In 1971, Gimbel and Fox signed 19-year-old singer-songwriter Lori Lieberman to a management contract, taking 20% of her income—double the usual amount. Aged 44 years, Gimbel began an extra-marital affair with Lieberman which would last several years. Gimbel said that he relied on Lieberman to inspire his songwriting creativity since he had passed the most creative days of his youth: "Now I need a reason to write, and Lori is one of the best reasons a lyricwriter could have." Lieberman was inspired by a performance of Don McLean to write some lyrics for a song; she shared these with Gimbel who fleshed out the lyrics while Fox wrote the music. Lieberman, Gimbel and Fox collaborated on the song's title, adapted from Gimbel's notebook of ideas. The song became "Killing Me Softly with His Song", which Lieberman recorded in 1972 in the folk style. Gimbel and Fox produced the song and took full writing credit, cutting Lieberman out of future profits. Roberta Flack heard this version and remade the song in her own style in 1973, making it a hit. This version was very profitable for Gimbel, winning him his second Grammy Award for Song of the Year.

Also in 1973, the Gimbel and Fox song "I Got a Name", recorded by Jim Croce and used in the 1973 film The Last American Hero, was voted Best Film Song by the Young New York Film Critics. In 1979, Gimbel had his only Emmy Awards nomination for Outstanding Music Composition for a Series for The Paper Chase, which he again shared with Fox. Los Angeles theater work with Fox included a rock/pop version of A Midsummer Night's Dream for the city's Shakespeare Festival, seen at the Ford Amphitheatre, and The Eleventh, which played the Sunset Theater. The year 1980 was a banner year at the Oscars for Norman Gimbel with a win for Best Original Song, ("It Goes Like It Goes"), written with David Shire for the film Norma Rae.

Continuing his working relationship with Charles Fox, Gimbel wrote lyrics for the theme songs of many TV series, including The Bugaloos, Happy Days, Laverne & Shirley, Angie, Wonder Woman, the Emmy-winning theme for The Paper Chase, and the song score for Pufnstuf, the 1970 film version of the 1969–71 Saturday-morning children's series H.R. Pufnstuf.

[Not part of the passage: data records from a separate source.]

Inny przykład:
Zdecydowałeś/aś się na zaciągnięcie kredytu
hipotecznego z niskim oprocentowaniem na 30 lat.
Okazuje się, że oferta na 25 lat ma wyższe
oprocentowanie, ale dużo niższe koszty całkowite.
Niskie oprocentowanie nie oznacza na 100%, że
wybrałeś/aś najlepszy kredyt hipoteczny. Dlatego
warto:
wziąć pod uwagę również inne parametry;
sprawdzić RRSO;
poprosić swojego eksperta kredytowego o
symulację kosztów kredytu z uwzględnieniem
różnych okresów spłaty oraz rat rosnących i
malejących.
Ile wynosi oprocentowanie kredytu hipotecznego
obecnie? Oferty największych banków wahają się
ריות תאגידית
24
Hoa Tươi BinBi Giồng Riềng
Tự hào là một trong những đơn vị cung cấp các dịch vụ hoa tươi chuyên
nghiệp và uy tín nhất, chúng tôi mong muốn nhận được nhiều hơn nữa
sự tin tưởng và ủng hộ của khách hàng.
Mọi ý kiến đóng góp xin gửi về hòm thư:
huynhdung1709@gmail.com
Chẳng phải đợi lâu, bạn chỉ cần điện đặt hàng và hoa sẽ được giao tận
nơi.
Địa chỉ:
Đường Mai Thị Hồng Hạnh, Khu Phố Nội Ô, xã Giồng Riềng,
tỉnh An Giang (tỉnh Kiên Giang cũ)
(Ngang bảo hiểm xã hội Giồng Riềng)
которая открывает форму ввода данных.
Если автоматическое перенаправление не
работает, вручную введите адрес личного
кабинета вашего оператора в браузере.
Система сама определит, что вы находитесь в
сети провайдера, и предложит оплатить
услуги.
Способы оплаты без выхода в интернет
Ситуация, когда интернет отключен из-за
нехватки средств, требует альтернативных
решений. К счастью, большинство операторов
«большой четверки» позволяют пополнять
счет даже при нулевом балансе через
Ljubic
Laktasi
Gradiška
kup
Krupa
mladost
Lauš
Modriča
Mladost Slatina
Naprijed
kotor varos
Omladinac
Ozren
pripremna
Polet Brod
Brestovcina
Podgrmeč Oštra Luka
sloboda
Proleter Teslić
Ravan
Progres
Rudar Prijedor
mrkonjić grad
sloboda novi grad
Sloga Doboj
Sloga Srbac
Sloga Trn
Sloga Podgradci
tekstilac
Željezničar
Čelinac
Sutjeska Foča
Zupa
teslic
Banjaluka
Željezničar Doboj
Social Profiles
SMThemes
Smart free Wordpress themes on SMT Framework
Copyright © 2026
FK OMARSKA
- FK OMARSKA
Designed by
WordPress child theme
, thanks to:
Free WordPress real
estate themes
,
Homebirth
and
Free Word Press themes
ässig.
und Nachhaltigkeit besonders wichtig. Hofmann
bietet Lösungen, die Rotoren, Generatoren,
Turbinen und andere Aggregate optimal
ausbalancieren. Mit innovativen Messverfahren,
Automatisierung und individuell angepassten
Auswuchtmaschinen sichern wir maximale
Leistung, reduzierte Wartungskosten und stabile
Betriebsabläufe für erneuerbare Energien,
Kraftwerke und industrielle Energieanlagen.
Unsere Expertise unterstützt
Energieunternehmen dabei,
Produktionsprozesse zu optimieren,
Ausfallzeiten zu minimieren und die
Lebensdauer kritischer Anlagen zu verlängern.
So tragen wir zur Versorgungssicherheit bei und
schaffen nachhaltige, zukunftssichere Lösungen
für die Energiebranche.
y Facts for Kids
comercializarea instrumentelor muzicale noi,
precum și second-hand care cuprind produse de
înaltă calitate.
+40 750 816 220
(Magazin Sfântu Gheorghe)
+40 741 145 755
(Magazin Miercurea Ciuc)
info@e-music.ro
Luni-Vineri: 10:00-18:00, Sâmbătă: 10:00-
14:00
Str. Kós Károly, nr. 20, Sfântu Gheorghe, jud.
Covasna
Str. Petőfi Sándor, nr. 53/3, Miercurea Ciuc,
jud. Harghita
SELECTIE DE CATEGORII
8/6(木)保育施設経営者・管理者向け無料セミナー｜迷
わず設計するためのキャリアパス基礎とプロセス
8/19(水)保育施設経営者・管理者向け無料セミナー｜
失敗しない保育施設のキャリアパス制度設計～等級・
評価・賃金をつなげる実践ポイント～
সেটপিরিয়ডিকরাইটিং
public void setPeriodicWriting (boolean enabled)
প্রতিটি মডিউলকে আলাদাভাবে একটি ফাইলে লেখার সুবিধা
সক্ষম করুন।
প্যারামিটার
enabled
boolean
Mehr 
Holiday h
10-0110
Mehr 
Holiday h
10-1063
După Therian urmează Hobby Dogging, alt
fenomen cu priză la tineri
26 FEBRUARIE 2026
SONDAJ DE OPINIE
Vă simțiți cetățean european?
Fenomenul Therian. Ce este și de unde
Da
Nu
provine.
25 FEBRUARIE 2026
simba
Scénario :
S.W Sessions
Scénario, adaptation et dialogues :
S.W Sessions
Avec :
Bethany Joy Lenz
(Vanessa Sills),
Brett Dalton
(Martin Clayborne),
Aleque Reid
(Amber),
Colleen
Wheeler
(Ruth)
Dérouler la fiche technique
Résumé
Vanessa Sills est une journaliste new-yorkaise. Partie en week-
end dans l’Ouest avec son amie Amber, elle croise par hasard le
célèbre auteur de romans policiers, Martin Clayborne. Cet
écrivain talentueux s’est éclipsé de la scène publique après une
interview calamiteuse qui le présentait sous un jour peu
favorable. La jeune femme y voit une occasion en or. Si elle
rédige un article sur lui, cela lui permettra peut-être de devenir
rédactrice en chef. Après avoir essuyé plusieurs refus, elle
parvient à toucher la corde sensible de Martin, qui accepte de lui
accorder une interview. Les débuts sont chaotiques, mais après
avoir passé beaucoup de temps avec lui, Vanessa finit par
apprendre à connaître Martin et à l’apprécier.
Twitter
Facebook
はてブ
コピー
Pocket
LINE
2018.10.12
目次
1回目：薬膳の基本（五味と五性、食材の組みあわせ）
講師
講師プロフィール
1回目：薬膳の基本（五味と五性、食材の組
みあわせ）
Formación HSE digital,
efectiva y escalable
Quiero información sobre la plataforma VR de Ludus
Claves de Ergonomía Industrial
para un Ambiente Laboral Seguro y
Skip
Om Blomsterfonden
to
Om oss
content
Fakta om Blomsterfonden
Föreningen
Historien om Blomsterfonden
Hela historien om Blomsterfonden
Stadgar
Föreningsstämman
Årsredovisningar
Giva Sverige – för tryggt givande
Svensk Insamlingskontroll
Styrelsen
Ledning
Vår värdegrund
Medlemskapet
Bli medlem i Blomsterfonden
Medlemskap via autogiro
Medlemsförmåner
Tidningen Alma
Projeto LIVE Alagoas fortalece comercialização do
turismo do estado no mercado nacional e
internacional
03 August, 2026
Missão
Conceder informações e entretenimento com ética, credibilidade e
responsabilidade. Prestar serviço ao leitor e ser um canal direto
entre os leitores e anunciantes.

In 1984, Gimbel was inducted into the Songwriters Hall of Fame, and continued to be active in film into 2009. He wrote all the songs, including "A World Without Fences", for Disney's 2001 direct-to-video animated feature Lady and the Tramp II: Scamp's Adventure, receiving a nomination for the Video Premiere Award, in addition to having provided song scores for The Phantom Tollbooth (1969), Where's Poppa? (1970), A Troll in Central Park (1994) and The Thief and the Cobbler (a/k/a Arabian Knight) (1995 U.S. version). Over the years, his songs were used in over ninety films, with some of the most popular titles, such as "The Girl from Ipanema", heard in 1997's Deconstructing Harry, 2002's Catch Me If You Can, 2005's V for Vendetta and Mr. & Mrs. Smith and 2007's The Invasion, and "Sway" heard in 2004's Shall We Dance? and 2046, 2006's Bella, 2007's No Reservations and 2008's Paris. Additional films which used his songs include 1980's Cloud Dancer (with composer Fred Karlin), 1984's Johnny Dangerously (with composer John Morris), 2006's Invincible ("I Got a Name") and Click ("So Nice") and the 2007 French film Roman de Gare, which featured his English-language lyrics to Gilbert Bécaud's "You'll See".

===Recognition===
Gimbel received four Golden Globes nominations, the first of which was for the song "Circles in the Water," with music by Francis Lai), written for the American distribution of the 1967 French film Live for Life, while the second honored "Stay" (with composer Ernest Gold), heard in the 1969 film The Secret of Santa Vittoria. The other two were for the songs "Richard's Window," from 1975's The Other Side of the Mountain, and "Ready to Take a Chance Again", used in 1978's Foul Play. Both songs, whose lyrics Gimbel wrote to music that had been composed by Charles Fox, his most frequent collaborator, were also nominated for Oscars.

He had been a member of the Academy of Motion Picture Arts And Sciences since 1970.

==Personal life and death==
Norman Gimbel was married twice, to model Elinor Rowley and then to lawyer Victoria Carver; both marriages ended in divorce. He had four children. Gimbel died on December 19, 2018, at his home in Montecito, California, aged 91.